Anyways, I will come up with a PR that includes the OL support with numbering problems across lists.

I'm not generally accepting pull requests at the moment, since it usually ends up taking more time and effort (due to rounds of review, and having to port the changes to multiple implementations). Discussions of the high level approach are welcome though.

mwilliamson avatar Sep 19 '22 10:09 mwilliamson

I'm running into a similar issue where I would like the generated HTML to handle list continuations. I think the most semantic way to address this in HTML would be to use the start attribute for the ol elements.

Input:

1. one
2. two
Something else
3. three
4. four
Something else
1. one
2. two

Expected output:

<ol>
  <li>one</li>
  <li>two</li>
</ol>
<p>Something else</p>
<ol start="3">
  <li>three</li>
  <li>four</li>
</ol>
<p>Something else</p>
<ol>
  <li>one</li>
  <li>two</li>
</ol>

The high level logic would be to set the start attribute of any ol element that does not start with 1.

kiejo avatar Aug 29 '23 08:08 kiejo

Any updates on this?
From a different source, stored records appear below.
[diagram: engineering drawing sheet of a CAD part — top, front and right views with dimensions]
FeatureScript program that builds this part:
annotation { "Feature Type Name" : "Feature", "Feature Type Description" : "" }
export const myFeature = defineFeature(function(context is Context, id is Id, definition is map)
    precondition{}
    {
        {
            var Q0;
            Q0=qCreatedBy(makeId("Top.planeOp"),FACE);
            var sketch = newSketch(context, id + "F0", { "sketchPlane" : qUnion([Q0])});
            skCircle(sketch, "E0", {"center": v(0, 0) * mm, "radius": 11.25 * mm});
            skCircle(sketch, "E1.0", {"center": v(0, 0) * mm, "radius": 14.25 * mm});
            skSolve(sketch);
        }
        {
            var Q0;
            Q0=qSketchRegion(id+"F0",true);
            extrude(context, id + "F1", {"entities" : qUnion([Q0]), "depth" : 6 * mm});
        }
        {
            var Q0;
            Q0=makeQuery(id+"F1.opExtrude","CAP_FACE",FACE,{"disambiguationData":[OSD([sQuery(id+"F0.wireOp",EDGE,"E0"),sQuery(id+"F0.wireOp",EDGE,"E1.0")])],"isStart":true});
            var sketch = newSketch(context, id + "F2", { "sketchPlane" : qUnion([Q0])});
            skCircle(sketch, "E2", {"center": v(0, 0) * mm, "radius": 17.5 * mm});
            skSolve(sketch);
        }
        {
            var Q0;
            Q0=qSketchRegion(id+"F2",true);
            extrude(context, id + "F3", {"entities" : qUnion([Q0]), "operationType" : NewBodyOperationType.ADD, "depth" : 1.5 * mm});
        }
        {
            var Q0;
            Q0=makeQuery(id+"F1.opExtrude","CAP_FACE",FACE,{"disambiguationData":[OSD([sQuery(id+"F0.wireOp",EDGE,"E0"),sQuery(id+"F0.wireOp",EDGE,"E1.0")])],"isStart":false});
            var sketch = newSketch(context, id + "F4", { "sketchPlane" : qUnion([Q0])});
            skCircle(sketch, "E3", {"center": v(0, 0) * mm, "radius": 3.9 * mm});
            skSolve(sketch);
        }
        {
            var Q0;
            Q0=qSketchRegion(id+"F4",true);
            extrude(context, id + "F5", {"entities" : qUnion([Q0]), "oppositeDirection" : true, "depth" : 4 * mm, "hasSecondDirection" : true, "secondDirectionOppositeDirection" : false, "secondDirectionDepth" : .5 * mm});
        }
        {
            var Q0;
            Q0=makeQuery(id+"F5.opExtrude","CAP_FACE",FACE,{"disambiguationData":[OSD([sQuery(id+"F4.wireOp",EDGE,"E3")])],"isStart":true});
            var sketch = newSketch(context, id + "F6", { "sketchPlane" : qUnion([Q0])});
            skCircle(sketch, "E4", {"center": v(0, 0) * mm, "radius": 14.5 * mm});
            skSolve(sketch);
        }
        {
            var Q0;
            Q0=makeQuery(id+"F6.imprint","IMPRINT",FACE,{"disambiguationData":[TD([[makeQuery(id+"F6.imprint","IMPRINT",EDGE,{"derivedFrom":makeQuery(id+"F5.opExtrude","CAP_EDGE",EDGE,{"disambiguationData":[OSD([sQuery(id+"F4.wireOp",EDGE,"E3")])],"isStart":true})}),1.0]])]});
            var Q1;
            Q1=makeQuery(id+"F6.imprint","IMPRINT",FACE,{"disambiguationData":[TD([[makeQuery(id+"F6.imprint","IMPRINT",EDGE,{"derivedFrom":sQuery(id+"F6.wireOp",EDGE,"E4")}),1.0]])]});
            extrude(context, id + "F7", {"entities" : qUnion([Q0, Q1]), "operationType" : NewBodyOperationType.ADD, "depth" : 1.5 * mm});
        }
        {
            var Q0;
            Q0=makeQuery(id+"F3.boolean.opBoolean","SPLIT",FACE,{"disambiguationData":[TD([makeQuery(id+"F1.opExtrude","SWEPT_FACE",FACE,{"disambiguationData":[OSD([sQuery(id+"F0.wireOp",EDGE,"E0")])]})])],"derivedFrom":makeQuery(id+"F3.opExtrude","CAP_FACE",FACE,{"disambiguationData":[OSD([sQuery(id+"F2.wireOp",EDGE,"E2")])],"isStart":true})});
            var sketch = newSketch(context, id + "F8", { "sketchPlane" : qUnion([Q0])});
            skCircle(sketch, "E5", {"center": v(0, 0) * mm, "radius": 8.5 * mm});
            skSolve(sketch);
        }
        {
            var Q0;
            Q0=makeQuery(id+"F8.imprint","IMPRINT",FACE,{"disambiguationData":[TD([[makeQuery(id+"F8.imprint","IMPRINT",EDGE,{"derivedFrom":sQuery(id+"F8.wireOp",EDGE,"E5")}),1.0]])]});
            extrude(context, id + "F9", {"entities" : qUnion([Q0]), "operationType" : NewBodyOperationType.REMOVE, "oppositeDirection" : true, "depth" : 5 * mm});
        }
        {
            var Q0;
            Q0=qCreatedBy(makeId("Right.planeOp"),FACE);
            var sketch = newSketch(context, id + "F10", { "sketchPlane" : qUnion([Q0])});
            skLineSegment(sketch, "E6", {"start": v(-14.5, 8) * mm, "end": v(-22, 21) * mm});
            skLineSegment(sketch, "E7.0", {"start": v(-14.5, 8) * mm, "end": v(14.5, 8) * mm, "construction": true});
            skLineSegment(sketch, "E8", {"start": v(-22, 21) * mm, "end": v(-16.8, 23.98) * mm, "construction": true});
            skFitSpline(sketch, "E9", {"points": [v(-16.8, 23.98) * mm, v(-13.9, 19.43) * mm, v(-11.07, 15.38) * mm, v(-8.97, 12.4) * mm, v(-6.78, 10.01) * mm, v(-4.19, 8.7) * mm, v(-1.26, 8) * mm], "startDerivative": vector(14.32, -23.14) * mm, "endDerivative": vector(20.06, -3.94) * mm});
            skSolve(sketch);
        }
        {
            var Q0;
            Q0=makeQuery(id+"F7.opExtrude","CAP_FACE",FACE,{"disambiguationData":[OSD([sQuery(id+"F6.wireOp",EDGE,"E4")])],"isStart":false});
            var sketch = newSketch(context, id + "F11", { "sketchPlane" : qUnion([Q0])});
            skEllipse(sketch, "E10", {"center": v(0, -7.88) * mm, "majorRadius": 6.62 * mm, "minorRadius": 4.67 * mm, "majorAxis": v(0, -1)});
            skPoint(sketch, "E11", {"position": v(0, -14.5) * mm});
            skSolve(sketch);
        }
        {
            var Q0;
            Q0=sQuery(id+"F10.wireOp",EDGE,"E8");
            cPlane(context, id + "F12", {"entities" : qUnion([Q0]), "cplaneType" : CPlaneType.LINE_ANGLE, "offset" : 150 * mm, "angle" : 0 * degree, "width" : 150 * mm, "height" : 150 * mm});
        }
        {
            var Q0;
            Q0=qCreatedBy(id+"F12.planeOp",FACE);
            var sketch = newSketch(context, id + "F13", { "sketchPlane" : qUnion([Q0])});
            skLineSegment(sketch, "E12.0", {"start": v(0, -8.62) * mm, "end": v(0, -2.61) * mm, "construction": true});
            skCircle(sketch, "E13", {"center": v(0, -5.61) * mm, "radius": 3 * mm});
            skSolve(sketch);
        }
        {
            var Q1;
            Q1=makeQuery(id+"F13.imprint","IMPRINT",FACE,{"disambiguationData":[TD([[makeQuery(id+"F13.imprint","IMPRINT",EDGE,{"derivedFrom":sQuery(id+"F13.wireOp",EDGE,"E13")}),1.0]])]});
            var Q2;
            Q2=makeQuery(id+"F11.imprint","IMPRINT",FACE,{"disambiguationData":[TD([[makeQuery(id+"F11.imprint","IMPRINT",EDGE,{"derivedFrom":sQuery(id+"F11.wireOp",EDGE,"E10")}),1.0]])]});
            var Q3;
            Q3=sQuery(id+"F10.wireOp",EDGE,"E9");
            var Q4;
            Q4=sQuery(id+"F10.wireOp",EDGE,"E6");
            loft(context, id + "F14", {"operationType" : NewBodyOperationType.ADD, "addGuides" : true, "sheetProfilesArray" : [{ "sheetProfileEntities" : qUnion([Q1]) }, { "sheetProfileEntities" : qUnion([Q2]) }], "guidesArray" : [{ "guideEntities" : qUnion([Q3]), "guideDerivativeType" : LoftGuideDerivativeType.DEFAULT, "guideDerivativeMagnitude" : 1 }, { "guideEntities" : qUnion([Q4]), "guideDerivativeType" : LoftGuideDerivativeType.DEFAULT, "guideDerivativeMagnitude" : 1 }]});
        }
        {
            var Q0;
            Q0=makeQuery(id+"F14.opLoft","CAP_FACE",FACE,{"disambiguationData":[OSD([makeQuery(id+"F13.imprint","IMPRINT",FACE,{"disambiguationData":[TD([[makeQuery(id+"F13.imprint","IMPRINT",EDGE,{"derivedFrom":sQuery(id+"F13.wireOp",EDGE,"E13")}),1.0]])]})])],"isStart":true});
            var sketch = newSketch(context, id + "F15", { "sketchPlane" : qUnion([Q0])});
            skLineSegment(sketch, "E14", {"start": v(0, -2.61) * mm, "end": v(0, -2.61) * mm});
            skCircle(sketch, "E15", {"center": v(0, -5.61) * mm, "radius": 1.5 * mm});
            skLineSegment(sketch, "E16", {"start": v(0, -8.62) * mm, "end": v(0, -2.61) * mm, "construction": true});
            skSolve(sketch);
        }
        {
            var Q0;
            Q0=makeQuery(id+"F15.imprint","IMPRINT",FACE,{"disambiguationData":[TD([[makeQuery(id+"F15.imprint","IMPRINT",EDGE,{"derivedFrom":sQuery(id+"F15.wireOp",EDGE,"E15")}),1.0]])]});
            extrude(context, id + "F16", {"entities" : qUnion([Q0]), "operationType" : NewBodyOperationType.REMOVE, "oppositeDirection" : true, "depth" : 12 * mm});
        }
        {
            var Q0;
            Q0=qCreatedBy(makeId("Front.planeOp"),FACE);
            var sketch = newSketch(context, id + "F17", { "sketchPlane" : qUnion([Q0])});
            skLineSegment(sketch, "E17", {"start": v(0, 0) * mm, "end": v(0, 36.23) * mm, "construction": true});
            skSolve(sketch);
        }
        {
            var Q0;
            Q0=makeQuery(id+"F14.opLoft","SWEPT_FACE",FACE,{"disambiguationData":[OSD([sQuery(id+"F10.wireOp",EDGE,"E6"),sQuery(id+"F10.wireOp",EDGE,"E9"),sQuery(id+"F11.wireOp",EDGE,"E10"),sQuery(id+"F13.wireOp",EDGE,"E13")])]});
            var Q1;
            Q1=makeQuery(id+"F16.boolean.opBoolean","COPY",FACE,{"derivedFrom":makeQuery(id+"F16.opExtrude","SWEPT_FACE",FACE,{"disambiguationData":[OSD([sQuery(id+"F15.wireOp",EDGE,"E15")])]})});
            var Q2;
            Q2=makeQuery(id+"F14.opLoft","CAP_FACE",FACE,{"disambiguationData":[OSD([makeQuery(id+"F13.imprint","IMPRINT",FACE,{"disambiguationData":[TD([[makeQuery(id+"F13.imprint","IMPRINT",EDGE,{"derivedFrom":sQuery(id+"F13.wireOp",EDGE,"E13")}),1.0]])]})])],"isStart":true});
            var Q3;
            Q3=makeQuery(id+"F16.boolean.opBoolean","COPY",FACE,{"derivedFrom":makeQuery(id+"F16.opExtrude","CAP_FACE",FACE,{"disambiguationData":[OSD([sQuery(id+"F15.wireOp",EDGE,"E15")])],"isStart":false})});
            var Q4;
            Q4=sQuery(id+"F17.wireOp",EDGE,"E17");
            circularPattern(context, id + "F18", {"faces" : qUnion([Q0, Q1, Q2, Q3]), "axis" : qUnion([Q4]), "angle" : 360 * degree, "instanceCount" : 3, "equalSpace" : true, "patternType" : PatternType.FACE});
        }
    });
It's been over half a year since the last comment and over 1.5 years since the last maintainer commented on this.

inimeseke avatar Apr 11 '24 14:04 inimeseke

As above, minimal example documents, along with the actual and expected HTML, would be helpful.

mwilliamson avatar Apr 11 '24 17:04 mwilliamson

I believe that issue #394 contains these examples.

Like @kiejo wrote above, the high level logic would be to set the start attribute of any <ol> element that does not start with 1.

inimeseke avatar Apr 12 '24 09:04 inimeseke